Contexte et objectifs de l’étude
Pour comprendre les difficultés rencontrées dans la perte de poids, des chercheurs ont exploré les mécanismes susceptibles d’entraver les résultats malgré les efforts. Une étude menée à l’Université Ben‑Gourion du Néguev, en Israël, apporte des éléments intéressants à ce sujet. Elle a réuni 761 volontaires, principalement des hommes d’environ 50 ans, tous atteints d’obésité (IMC > 30).
Protocole et régimes testés
Sur une période comprise entre 18 et 24 mois, les participants ont été invités à tester trois régimes reconnus pour leurs propriétés minceur : un régime hypocalorique, un régime méditerranéen et un régime méditerranéen végétarien.
Les chercheurs ont suivi les participants et évalué les variations de poids, ainsi que les impacts sur différents marqueurs biologiques et de santé liés au risque cardiovasculaire et métabolique.
Résultats principaux
À l’issue de l’étude, les résultats se répartissent comme suit :
- 36 % des volontaires présentaient une perte de poids « significative ».
- 36 % avaient maigri de façon « modérée ».
- 28 % n’avaient ni maigri ni grossi, restant donc résistants à la perte de poids.
Amélioration de la santé malgré l’absence de perte de poids
« Ce qui est intéressant parmi ce groupe, c’est que (même s’ils n’ont pas perdu de poids) leurs marqueurs biologiques se sont quand même améliorés », notent les scientifiques. « Ainsi, leurs taux sanguins de cholestérol et de leptine, ainsi que leur graisse viscérale ont diminué, ce qui indique une amélioration globale de la santé. »
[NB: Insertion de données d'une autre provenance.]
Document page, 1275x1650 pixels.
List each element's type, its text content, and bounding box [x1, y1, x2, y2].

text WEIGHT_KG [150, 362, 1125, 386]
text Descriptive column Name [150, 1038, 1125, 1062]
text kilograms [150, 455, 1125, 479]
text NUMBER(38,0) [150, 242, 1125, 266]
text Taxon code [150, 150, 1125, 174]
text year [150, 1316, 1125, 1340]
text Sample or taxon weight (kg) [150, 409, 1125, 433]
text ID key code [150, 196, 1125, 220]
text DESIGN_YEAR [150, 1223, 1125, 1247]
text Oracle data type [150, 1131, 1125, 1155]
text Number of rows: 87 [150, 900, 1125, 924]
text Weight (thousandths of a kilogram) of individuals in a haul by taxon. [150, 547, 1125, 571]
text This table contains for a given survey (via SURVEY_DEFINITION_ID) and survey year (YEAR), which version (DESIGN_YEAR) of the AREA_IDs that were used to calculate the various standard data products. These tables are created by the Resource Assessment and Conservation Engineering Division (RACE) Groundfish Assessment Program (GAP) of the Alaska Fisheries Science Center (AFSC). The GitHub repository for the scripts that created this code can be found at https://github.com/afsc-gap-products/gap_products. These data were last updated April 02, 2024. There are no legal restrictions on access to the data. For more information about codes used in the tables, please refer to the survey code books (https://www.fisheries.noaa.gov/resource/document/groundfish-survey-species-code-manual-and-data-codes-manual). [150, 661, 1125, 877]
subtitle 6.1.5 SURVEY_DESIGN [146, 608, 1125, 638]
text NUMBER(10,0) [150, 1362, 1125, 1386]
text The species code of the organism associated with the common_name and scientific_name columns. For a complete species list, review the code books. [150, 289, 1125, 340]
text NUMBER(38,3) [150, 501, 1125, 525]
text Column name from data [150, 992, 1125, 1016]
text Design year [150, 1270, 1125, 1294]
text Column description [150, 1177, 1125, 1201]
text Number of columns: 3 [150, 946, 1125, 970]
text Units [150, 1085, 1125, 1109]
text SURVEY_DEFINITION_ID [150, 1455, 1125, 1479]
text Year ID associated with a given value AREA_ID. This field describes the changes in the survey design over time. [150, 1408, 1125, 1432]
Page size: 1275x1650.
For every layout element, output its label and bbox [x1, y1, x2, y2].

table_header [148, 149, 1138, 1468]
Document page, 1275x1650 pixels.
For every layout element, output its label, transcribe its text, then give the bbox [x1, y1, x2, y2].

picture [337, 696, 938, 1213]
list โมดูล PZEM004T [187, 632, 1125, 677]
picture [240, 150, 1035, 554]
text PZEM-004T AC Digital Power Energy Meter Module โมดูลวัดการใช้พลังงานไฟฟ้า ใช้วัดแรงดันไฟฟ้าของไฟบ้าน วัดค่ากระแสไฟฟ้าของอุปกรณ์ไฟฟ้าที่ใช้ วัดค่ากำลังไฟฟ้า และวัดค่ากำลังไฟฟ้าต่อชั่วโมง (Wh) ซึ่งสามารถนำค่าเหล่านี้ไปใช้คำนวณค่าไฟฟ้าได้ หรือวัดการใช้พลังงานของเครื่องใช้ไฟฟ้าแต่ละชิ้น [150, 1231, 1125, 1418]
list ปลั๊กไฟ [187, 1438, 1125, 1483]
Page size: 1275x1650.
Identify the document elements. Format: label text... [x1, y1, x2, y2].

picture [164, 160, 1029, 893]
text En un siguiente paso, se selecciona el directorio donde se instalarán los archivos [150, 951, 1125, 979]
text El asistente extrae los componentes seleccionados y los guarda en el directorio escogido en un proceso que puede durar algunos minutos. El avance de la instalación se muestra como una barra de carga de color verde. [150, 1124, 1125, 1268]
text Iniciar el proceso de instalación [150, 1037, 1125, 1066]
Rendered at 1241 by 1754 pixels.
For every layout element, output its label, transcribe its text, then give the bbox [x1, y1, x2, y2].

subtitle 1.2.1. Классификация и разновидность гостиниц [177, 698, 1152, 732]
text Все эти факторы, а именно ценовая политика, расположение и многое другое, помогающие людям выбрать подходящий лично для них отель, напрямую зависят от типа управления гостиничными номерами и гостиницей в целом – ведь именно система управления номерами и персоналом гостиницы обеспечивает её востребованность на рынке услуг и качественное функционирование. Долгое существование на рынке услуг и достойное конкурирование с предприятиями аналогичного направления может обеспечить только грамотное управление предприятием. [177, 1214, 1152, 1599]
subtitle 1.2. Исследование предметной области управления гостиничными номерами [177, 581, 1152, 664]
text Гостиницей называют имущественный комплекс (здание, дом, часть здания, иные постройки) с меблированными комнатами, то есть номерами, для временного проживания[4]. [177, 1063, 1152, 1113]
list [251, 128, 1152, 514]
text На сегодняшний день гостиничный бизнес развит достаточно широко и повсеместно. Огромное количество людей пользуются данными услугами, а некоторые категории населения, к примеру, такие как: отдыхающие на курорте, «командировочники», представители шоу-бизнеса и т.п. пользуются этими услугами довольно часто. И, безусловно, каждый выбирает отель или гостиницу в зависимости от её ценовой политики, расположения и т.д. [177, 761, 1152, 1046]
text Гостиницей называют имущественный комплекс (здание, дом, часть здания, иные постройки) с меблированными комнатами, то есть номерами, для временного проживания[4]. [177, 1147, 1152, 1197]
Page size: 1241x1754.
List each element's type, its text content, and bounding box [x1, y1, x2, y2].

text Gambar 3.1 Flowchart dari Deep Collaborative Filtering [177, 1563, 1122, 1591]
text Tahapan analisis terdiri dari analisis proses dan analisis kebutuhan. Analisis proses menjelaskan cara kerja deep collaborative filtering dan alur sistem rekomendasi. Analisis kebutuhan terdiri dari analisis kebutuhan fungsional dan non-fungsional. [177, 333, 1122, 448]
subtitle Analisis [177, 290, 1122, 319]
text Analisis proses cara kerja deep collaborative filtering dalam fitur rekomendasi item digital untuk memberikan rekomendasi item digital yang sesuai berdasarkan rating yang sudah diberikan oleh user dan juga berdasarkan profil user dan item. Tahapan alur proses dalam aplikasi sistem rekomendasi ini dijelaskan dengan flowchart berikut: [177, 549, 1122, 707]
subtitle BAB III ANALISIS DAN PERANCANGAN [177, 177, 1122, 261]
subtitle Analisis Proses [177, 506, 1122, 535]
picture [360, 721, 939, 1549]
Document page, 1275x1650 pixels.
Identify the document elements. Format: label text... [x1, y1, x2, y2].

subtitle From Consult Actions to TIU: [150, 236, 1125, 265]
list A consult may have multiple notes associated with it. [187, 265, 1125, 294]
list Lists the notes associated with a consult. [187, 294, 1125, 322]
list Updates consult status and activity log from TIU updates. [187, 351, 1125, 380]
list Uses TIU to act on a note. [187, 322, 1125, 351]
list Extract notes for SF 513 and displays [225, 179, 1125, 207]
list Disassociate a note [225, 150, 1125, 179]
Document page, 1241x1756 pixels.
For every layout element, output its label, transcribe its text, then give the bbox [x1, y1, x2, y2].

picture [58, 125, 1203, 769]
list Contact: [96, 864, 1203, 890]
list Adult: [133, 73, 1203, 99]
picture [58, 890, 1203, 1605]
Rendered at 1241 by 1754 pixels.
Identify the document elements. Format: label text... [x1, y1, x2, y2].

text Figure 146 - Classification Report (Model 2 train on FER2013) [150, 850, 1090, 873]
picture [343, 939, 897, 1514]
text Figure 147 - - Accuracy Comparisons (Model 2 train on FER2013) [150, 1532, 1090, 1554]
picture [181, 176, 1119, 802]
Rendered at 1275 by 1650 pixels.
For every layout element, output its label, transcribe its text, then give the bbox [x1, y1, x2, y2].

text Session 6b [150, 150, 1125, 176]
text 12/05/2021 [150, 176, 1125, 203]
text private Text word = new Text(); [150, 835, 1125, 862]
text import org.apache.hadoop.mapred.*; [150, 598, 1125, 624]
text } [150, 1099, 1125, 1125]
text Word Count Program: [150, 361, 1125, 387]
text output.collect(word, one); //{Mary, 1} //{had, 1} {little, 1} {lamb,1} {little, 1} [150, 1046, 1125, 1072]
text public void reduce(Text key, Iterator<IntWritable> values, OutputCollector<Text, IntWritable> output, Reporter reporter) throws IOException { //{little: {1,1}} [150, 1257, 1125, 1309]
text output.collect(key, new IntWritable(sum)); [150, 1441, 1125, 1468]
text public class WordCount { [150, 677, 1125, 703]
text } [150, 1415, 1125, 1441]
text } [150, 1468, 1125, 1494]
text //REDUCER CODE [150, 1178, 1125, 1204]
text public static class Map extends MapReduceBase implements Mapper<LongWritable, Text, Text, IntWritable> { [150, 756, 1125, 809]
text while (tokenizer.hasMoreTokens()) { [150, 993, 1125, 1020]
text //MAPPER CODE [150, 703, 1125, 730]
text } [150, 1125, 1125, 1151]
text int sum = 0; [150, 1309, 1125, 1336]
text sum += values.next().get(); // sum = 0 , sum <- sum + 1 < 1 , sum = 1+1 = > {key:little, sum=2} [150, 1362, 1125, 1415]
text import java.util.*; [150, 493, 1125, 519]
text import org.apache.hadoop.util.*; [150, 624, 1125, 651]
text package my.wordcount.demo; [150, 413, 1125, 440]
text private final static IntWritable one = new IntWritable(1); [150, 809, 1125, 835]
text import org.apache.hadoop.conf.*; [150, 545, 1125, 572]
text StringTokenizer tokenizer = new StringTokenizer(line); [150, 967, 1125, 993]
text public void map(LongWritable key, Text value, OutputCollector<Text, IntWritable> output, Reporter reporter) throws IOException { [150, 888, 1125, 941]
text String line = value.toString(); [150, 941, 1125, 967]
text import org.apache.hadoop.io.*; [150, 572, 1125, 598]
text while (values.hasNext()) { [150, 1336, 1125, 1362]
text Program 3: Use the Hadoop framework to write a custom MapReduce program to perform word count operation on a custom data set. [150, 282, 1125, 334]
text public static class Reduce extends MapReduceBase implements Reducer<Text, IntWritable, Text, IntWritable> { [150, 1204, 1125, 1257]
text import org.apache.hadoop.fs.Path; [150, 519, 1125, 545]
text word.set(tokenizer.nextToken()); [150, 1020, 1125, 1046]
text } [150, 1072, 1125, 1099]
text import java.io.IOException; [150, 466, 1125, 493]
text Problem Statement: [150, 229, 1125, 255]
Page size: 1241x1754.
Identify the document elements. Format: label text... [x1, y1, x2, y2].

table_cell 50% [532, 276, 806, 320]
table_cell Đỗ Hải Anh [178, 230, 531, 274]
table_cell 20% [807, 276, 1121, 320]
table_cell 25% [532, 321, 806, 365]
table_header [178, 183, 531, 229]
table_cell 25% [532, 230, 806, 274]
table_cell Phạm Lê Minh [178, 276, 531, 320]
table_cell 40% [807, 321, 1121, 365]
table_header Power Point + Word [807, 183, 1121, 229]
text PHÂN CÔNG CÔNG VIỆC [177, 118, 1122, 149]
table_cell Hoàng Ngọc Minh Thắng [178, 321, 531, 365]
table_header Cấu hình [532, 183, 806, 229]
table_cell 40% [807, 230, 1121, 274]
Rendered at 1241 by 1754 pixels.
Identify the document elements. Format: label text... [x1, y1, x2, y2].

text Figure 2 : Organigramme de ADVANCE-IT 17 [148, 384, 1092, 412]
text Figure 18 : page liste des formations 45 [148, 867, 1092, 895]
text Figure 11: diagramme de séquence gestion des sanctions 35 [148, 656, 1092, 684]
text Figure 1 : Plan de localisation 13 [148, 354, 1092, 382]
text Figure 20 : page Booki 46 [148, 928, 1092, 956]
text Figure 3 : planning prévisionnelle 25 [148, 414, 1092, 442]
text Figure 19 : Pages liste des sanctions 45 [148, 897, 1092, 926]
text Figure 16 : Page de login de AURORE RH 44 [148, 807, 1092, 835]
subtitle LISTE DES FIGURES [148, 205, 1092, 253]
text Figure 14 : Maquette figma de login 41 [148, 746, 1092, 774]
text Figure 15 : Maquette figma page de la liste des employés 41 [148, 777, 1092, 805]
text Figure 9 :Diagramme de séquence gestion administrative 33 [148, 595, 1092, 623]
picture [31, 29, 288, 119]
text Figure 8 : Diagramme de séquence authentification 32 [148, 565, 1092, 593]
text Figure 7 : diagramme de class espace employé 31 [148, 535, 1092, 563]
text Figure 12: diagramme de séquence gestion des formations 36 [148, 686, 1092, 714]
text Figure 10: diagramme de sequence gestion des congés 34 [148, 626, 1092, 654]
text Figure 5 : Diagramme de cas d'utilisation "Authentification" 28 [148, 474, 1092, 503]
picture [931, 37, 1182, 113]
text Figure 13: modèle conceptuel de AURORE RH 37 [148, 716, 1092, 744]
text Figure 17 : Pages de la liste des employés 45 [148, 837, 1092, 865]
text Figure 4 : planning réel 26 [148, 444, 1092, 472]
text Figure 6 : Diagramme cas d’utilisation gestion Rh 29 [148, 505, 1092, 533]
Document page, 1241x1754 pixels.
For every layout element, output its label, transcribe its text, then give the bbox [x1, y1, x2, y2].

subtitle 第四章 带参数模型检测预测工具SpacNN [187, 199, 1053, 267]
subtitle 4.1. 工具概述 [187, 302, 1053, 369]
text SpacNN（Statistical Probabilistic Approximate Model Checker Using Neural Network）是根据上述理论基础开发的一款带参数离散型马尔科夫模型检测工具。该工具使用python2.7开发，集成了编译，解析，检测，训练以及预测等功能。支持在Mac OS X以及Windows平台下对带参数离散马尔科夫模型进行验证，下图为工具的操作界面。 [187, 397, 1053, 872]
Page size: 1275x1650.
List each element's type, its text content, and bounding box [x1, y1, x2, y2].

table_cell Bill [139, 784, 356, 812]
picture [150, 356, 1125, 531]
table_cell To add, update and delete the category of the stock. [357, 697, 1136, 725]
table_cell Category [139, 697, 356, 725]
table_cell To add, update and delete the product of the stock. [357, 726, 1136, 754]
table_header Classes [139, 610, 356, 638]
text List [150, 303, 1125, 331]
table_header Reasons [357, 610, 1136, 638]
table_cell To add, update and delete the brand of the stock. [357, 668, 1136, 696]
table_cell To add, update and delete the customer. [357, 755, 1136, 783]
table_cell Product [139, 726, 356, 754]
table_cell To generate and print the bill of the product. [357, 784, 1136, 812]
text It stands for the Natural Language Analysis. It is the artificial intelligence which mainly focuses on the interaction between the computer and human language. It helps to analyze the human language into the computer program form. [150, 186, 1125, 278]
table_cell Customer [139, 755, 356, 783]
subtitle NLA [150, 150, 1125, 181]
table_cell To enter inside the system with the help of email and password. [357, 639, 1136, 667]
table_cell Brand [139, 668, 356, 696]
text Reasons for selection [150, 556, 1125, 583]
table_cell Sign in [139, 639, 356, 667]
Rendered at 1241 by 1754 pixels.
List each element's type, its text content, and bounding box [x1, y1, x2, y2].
« On associe souvent surpoids et mauvaise santé. Ces travaux démontrent bien que, même lorsqu’il n’y a pas de perte de poids, on peut être en présence d’une amélioration de la santé. Même si ces personnes n’ont pas maigri, elles ont réduit leur risque de maladies chroniques et de mortalité précoce, ce qui est déjà une victoire ! »
Les chercheurs admettent que la résistance à la perte de poids pourrait être liée à l’ADN, suggérant une origine génétique à ces variations individuelles de réponse aux régimes et à l’énergie.
Origine génétique et implications
Les résultats soulignent que la perte de poids n’est pas le seul indicateur de progrès pour la santé. Même en l’absence de chiffre sur la balance, des améliorations significatives des marqueurs de santé peuvent réduire le risque de maladies chroniques et d’un décès prémiphotique.
Ces observations ouvrent des perspectives sur l’importance d’évaluer la santé globale et d’adapter les stratégies de prévention et de traitement en fonction des profils individuels, notamment en tenant compte de facteurs génétiques et du métabolisme.